Separate alignments for each protein of subtypes H1N1 and H3N2 and for humans and avians hosts
Multiple alignments of each protein of both the H1N1 and H3N2 subtypes. A separate file for sequences coming from human and avian hosts is present. All the sequences were obtained from the NCBI database. These were used to create phylogenetic trees (Figure 3 and additional file 5 in the paper)
Combined alignment for each protein with data from all hosts and subtypes
Multiple alignments for all the protein. Each file has sequences coming from both human and avian hosts and both subtypes H1N1 and H3N2. All the sequences were obtained from the NCBI database.
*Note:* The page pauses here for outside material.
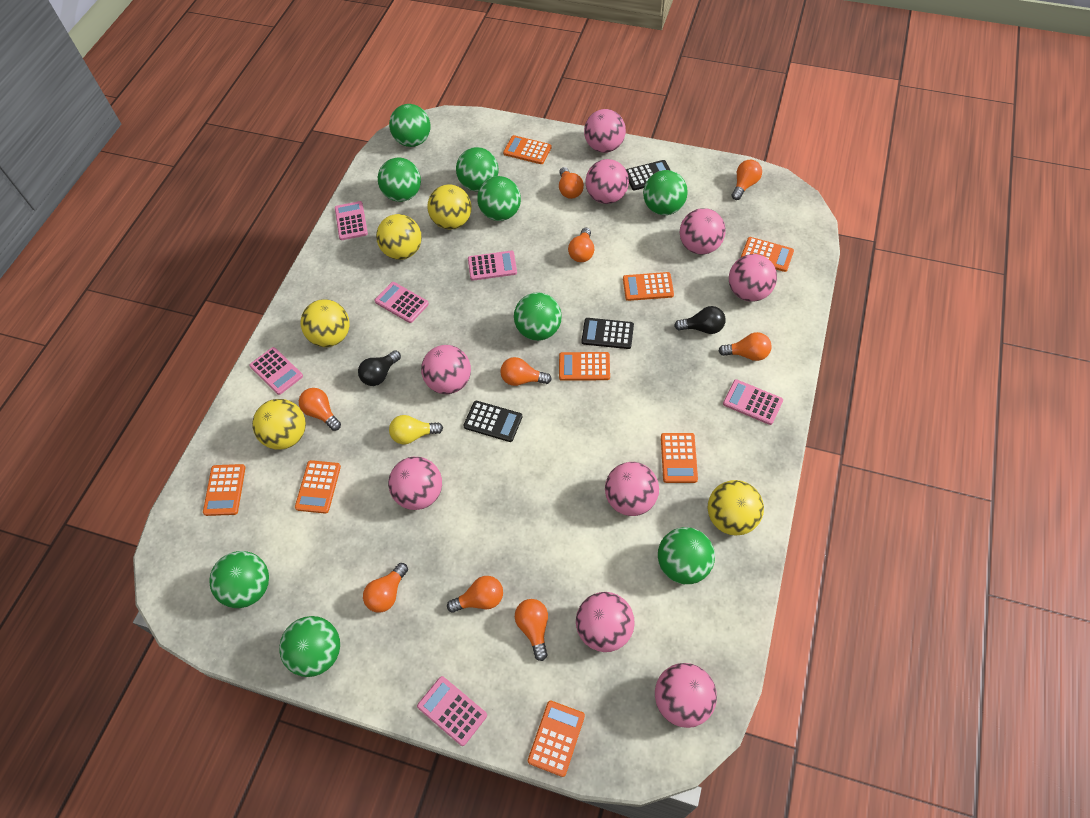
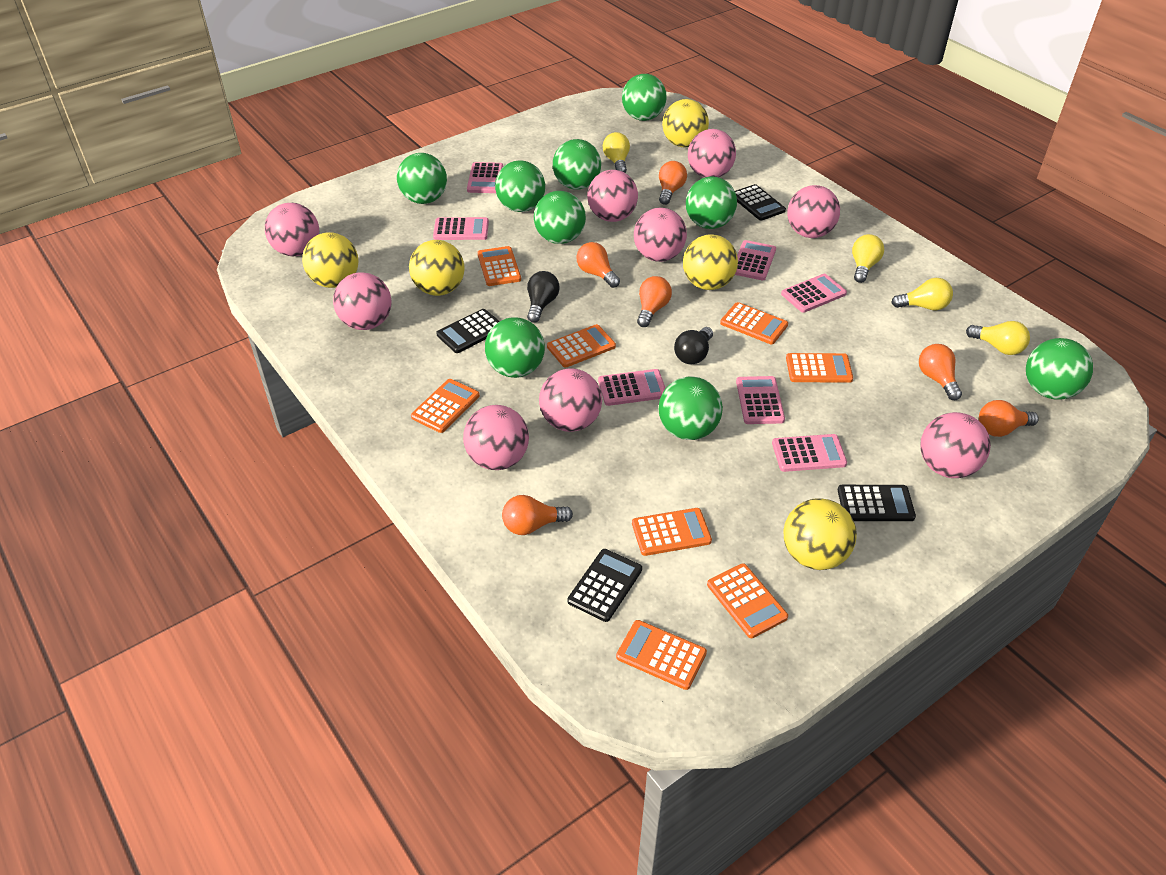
black calculator: 3 -> 4
orange light bulb: 9 -> 6
pink calculator: 6 -> 7
yellow light bulb: 1 -> 4

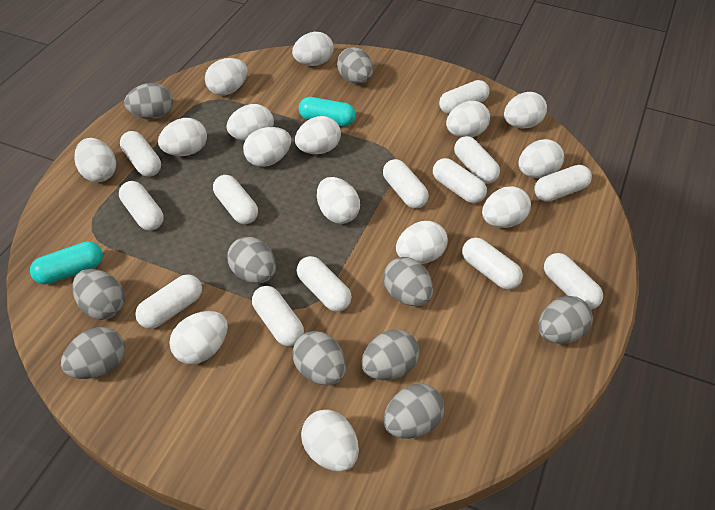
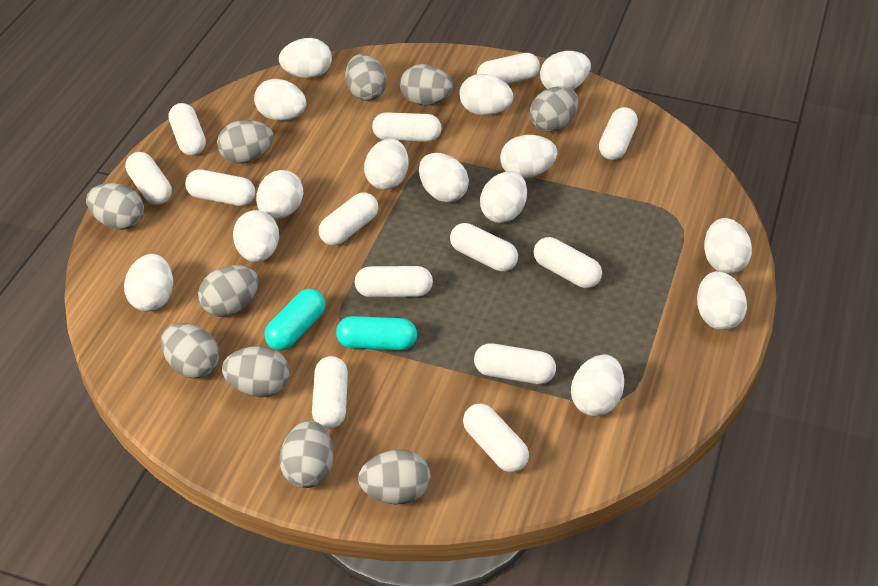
white egg: 15 -> 14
They were used to infer phylogenies (Figure 4 and additional file 6 in the paper).
Separate trees for each host, protein and subtype
Phylogenetic trees in Newick format. For each protein there is a separate tree which has sequences from a single host and a single subtype. The nodes in the tree are marked with the top 5 rules for the respective protein.The nodes of the trees are accession IDs of the sequences used in the creation of the phylogenies followed by the rules numbers that are supported by the sequence. The sequences used were obtained from NCBI database. The trees were created using FastTree 2.1.8.
Phylogenetic trees in Newick format. For each protein there is a tree which has sequences from both the avian and human hosts and from from both H1N1 and H3N2 subtypes. The nodes are the accession IDs of the sequences followed by the host and subtype information. The original sequences were taken from NCBI database. The trees were created using FastTree 2.1.8.